In terms of a shamelessly gratuitous waste of jet fuel, few events can rank with next week's visit of the Archbishop of Canterbury to speak with the Pope. The sole positive outcome will be the entertainment value provided by the exquisitely atrocious gifts primates manage to exchange on such occasions; indeed the theological ingenuity of both men will find no outlet apart from that devoted to this occasion of mischievous one-upmanship. Look for Dr. Williams to give Pope Benedict a framed photo of Katharine Jefferts-Schori executing a barrel-roll in her Piper Cub, and to come home with a six-pound replica of the Los Angeles cathedral in white chocolate.

Genuine dialogue is an impossibility. We can expect the usual swapping of mandarin compliments and the usual emphasis on the achievements of common ecumenical endeavor ("both our faith traditions oppose needless cruelty to animals and credit card theft ..."). As for resolution of the doctrinal problems, the Marylebone Cricket Club and the NBA will merge before progress is made on this front.

The Times' Ruth Gledhill reports on an interview Rowan Williams gave recently to the Catholic Herald. It seems that Williams performed a kind of fan-dance so as to suggest that his visit could accomplish something other than add to his frequent-flyer miles: He said the women's ordination card wasn't in play, then hinted that maybe it might be in play after all, then concluded that "practically" things were likely to stand pat:

"I don't think [women's ordination] has transformed or renewed the Church of England in spectacular ways. Equally, I don't think it has corrupted or ruined the Church of England in spectacular ways. It has somehow got into the bloodstream and I don't give it a second thought these days, in terms of regular worship."

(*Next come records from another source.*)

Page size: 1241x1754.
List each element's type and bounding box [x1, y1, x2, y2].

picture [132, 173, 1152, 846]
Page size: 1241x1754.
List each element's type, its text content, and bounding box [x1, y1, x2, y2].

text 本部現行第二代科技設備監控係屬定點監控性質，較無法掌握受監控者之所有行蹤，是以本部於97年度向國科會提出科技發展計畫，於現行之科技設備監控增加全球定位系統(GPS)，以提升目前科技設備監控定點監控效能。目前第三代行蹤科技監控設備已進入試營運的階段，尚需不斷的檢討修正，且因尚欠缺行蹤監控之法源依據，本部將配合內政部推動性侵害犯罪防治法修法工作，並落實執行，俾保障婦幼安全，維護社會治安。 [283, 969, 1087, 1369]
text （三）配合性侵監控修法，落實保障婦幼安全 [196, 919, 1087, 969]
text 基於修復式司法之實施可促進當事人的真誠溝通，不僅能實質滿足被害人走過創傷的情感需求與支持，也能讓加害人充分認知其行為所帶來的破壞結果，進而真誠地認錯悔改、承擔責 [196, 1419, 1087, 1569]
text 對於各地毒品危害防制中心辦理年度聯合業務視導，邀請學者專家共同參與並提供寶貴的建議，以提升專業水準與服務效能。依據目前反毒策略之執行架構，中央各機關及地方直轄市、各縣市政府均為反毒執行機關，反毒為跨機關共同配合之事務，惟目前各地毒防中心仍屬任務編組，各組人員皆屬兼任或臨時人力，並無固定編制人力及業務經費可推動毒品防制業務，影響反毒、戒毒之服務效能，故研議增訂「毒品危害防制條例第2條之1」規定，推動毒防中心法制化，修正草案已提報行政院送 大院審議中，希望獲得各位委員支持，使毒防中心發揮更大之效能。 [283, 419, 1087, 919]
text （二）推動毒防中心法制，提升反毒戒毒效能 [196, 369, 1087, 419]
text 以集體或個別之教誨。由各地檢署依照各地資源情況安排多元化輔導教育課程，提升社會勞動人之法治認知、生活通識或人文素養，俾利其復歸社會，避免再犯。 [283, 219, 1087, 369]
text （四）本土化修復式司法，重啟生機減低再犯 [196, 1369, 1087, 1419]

Q: There can be no going back then? "I don't see how there can be. I could just about envisage a situation in which over a very long period the Anglican Church thought again about it, but I would need to see what the theological reason for that would be and I don't see it at the moment. I don't think, practically, there's going back. It is a matter of containing and managing the diversity."

Gledhill's own comments on the Archbishop's remarks are unsurpassably ... Anglican:

The equivocation in these paragraphs is so characteristic. Although he is becoming less allusive than he used to be, we should still remind ourselves when coming across such statements that Dr Williams is a poet [!]. Balance and ambiguity are just a few of the devices to which he is drawn by both inclination and practice. He is incapable of spitting or spinning things out in the manner of the modern media communicator. What his messages, spoken or written, gain in richness from this can come at the cost of immediate clarity.

Ruthie, my love, you said a mouthful.

I'd like to take a pass on the Archbishop's poetry and put to him a question we've raised before on this site: Your Grace, I presume you have on some occasions received a wafer putatively consecrated by a female officiant. Was it, or was it not, the Body of Christ? You say you could just about envisage a situation in which your Church re-thought the ordination issue, though you don't consider a reversal "practically" likely. But re-thinking the issue means admitting, not that women will cease to be ordained, but that women can't be priests, and that means they never have been priests. If so, that wafer on your tongue was flour, and nothing more. Now these theological hesitations of yours would be comprehensible if you stood outside Christianity looking in, yet not only are you a communicant member of the Church of England, you hold its highest episcopal office. So tell us: how can you withhold judgment about the future of women's ordination unless you have no personal investment [the plebes call it 'faith'] in sacramental reality?

Well, boys and girls, what do you think the chances are of this man's engaging in a substantive conversation with the author of Dominus Iesus? I wish them both, and their aides, many happy hands of pinochle to pass the time before the obligatory photo-op and gift-exchange, but I think we can agree that any progress made will be -- in the strictest sense -- "poetical."